PROMPT
Return exactly those lines of the material below that fall between the line holding "left wrist: (266, 165)" and the line holding "nose: (27, 46)", inclusive.
★ ★ ★ ★ ★
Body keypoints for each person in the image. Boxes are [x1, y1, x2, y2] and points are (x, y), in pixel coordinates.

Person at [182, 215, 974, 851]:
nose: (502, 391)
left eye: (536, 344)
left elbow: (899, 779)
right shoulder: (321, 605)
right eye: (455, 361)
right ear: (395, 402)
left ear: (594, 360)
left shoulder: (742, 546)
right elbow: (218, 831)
★ ★ ★ ★ ★
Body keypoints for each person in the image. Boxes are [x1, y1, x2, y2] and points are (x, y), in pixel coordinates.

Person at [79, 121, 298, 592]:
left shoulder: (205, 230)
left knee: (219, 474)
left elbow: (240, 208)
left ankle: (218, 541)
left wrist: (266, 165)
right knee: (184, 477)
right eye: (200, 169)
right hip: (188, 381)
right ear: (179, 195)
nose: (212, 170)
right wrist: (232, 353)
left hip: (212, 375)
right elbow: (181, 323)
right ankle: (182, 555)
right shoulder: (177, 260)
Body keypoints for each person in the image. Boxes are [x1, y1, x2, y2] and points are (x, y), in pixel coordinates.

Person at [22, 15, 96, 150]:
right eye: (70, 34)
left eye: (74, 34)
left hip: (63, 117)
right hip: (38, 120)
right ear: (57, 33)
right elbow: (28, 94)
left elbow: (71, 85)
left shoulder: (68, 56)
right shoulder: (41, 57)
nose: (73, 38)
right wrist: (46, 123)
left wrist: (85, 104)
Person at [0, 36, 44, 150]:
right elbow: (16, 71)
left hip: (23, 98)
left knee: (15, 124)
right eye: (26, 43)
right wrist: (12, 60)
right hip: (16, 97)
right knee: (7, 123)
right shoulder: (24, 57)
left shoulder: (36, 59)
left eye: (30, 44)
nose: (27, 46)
★ ★ ★ ★ ★
TASK RESPONSE
left wrist: (266, 165)
right knee: (184, 477)
right eye: (200, 169)
right hip: (188, 381)
right ear: (179, 195)
nose: (212, 170)
right wrist: (232, 353)
left hip: (212, 375)
right elbow: (181, 323)
right ankle: (182, 555)
right shoulder: (177, 260)
Body keypoints for each person in the image. Boxes are [x1, y1, x2, y2] and points are (x, y), in pixel coordinates.

Person at [22, 15, 96, 150]:
right eye: (70, 34)
left eye: (74, 34)
left hip: (63, 117)
right hip: (38, 120)
right ear: (57, 33)
right elbow: (28, 94)
left elbow: (71, 85)
left shoulder: (68, 56)
right shoulder: (41, 57)
nose: (73, 38)
right wrist: (46, 123)
left wrist: (85, 104)
Person at [0, 36, 44, 150]:
right elbow: (16, 71)
left hip: (23, 98)
left knee: (15, 124)
right eye: (26, 43)
right wrist: (12, 60)
right hip: (16, 97)
right knee: (7, 123)
right shoulder: (24, 57)
left shoulder: (36, 59)
left eye: (30, 44)
nose: (27, 46)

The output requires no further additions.